* [Textauszug]
■ ■ ■ ■ ■

Das Landesamt für Denkmalpflege und Archäologie Sachsen-Anhalt hat im Oktober 2025 eine Forschungsgrabung im Bereich des ehemaligen KZ-Außenlagers Walbeck-Weferlingen durchgeführt. Es handelt sich um die landesweit erste systematische archäologische Untersuchung eines solchen Lagers.
Das Lager nahe Walbeck am Lappwald wurde im August 1944 unter dem Decknamen „Gazelle“ als Außenkommando des Konzentrationslagers Buchenwald eingerichtet. Etwa 500 männliche Häftlinge mussten unter Tage Produktionshallen für die Rüstungsindustrie ausbauen. Amerikanische Truppen befreiten das Barackenlager am 12. April 1945.
Das Lager gilt als exemplarisch für mehrere im Umfeld untertägiger Rüstungsverlagerungen errichtete Außenlager in Sachsen-Anhalt. Schriftquellen bieten nur begrenzten Einblick in den Alltag der Häftlinge. Mehrfache Raubgrabungen gefährdeten das Bodendenkmal.
In Zusammenarbeit mit dem Verein für Walbecker Geschichte und Heimatpflege e. V. sowie ehrenamtlichen Bodendenkmalpflegern und Studierenden der Martin-Luther-Universität Halle-Wittenberg untersuchte das LDA innerhalb von zwei Wochen Barackenstandorte, das Lagerumfeld und den angrenzenden Tagebau.
Die Grabung lieferte umfangreiche Erkenntnisse zur Lagerstruktur. Baubefunde von Baracken, Sperrzäunen und einem Latrinenbau sowie persönliche Habseligkeiten der Häftlinge und Spuren der Zeit nach der Befreiung wurden gesichert.
Der Verein für Walbecker Geschichte und Heimatpflege engagiert sich seit längerem in Gedenk- und Forschungsarbeit zu dem Außenlager und weiteren Zwangsarbeitsorten in der Region. Die Ergebnisse sollen vor Ort präsentiert werden.
Die Untersuchung unterstreicht den Wert der Archäologie der Moderne für die Erforschung des Nationalsozialismus und das Gedenken an die Opfer.

■ ■ ■ ■ ■

* [Zu bearbeitende Aufgaben]
• A. Beantworten Sie anhand des Textauszugs die folgenden Fragen:
(i) Unter welchem Decknamen wurde das Lager eingerichtet?
(ii) An welchem Tag befreiten amerikanische Truppen das Barackenlager?
(iii) Innerhalb welchen Zeitraums untersuchte das LDA die Barackenstandorte, das Lagerumfeld und den angrenzenden Tagebau?
• B. Geben Sie die Passage des Textauszugs wortgetreu wieder, beginnend mit „In Zusammenarbeit mit“ und endend mit „Befreiung wurden gesichert.“.

■ ■ ■ ■ ■

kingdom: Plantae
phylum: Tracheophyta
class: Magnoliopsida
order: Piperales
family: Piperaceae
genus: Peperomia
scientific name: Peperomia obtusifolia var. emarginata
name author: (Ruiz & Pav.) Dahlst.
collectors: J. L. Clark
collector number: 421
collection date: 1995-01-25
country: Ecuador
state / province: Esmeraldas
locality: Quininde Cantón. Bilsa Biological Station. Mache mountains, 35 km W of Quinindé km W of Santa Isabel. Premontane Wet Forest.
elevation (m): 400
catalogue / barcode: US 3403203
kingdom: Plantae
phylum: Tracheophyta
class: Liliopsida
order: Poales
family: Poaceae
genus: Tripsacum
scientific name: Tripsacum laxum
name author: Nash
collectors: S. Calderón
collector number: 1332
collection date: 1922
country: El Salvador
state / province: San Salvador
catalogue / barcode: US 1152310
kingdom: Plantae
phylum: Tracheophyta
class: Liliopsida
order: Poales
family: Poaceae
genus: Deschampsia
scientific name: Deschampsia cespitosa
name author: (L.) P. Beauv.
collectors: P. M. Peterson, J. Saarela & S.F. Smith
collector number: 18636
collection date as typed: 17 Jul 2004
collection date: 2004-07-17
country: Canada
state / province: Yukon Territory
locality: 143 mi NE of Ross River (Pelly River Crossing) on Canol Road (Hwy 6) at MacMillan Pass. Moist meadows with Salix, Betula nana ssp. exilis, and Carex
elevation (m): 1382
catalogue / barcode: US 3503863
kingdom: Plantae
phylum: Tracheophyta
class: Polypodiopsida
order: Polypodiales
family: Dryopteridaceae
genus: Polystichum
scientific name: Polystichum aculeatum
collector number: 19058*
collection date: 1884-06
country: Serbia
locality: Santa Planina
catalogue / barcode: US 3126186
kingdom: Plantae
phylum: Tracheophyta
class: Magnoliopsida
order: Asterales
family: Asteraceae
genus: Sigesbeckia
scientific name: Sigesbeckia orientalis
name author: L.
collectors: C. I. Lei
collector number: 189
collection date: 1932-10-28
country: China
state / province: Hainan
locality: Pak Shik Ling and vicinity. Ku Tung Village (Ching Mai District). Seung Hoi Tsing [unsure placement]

■ ■ ■ ■ ■

* [Lösungen der Aufgaben]
• A.
(i) „Gazelle“
(ii) Am 12. April 1945
(iii) Innerhalb von zwei Wochen

• B.
In Zusammenarbeit mit dem Verein für Walbecker Geschichte und Heimatpflege e. V. sowie ehrenamtlichen Bodendenkmalpflegern und Studierenden der Martin-Luther-Universität Halle-Wittenberg untersuchte das LDA innerhalb von zwei Wochen Barackenstandorte, das Lagerumfeld und den angrenzenden Tagebau.
Die Grabung lieferte umfangreiche Erkenntnisse zur Lagerstruktur. Baubefunde von Baracken, Sperrzäunen und einem Latrinenbau sowie persönliche Habseligkeiten der Häftlinge und Spuren der Zeit nach der Befreiung wurden gesichert.